== Supplied data

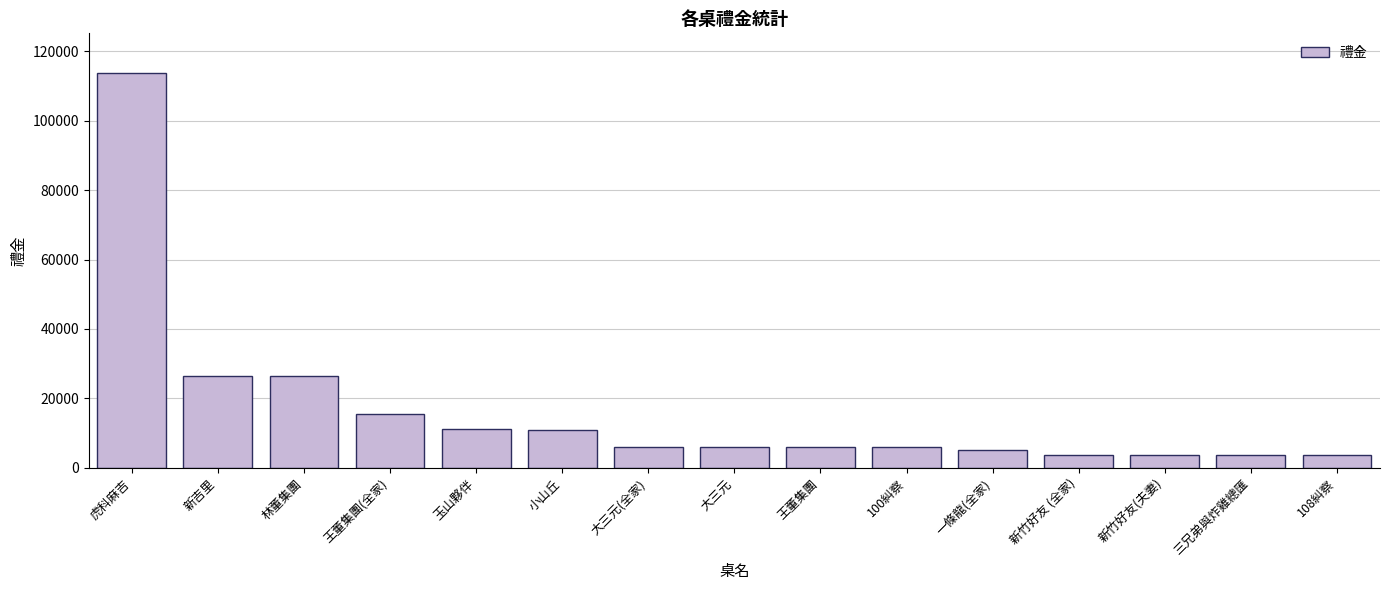

What is the difference between the second highest and second lowest values?

22800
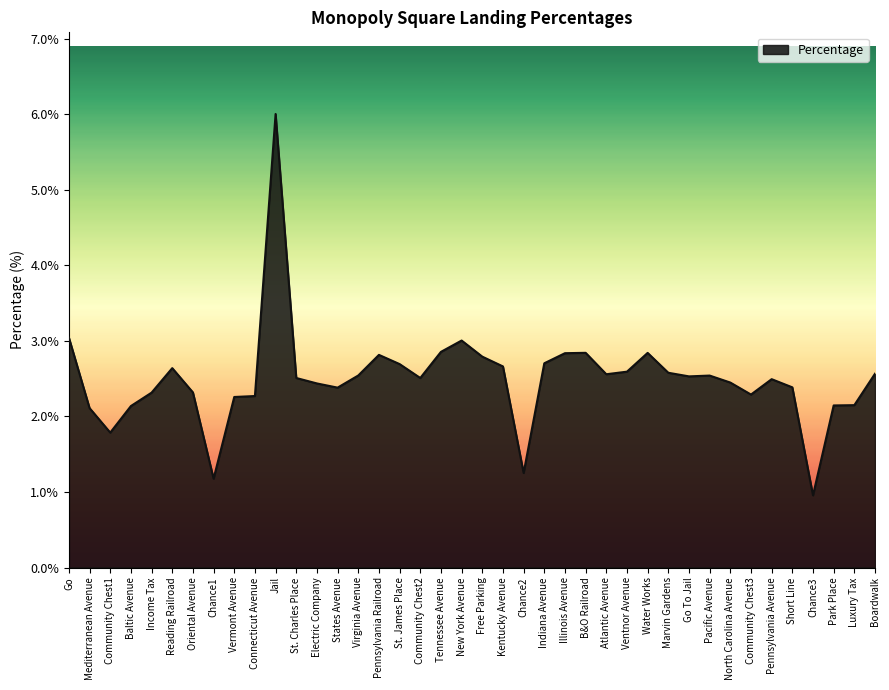

What position from the left is Reading Railroad?

6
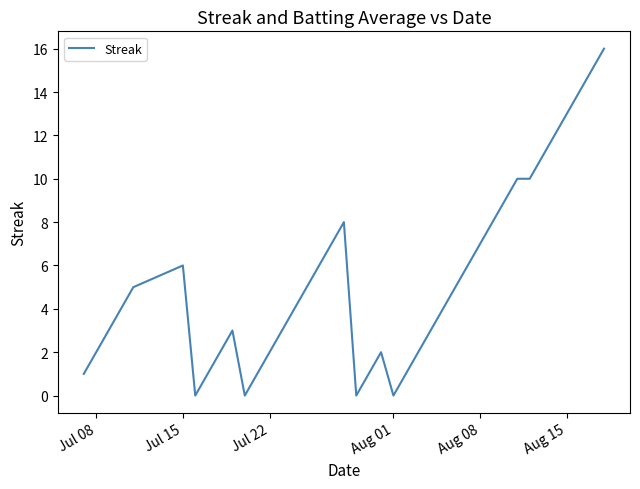

What is the greatest value displayed?

16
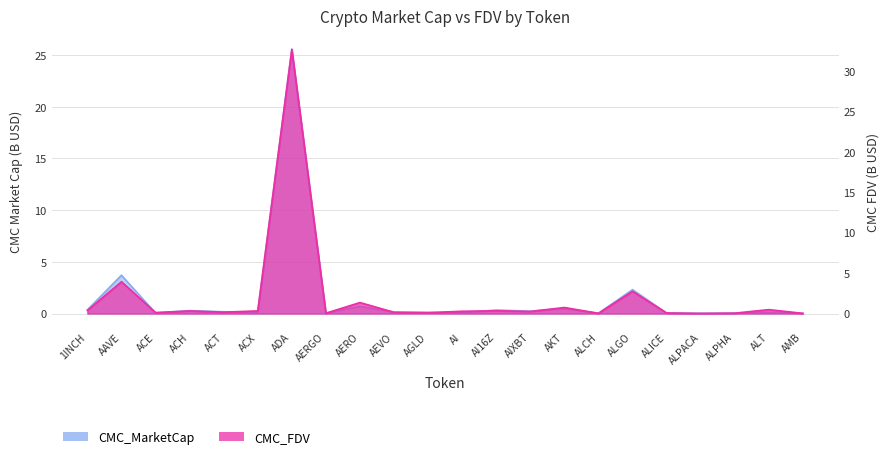

What is the label of the 3rd point from the right?

ALPHA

====

Problem description: Select each line in the items above that contains the word "from". Case counts.

Response to the exercise:
What position from the left is Reading Railroad?
What is the label of the 3rd point from the right?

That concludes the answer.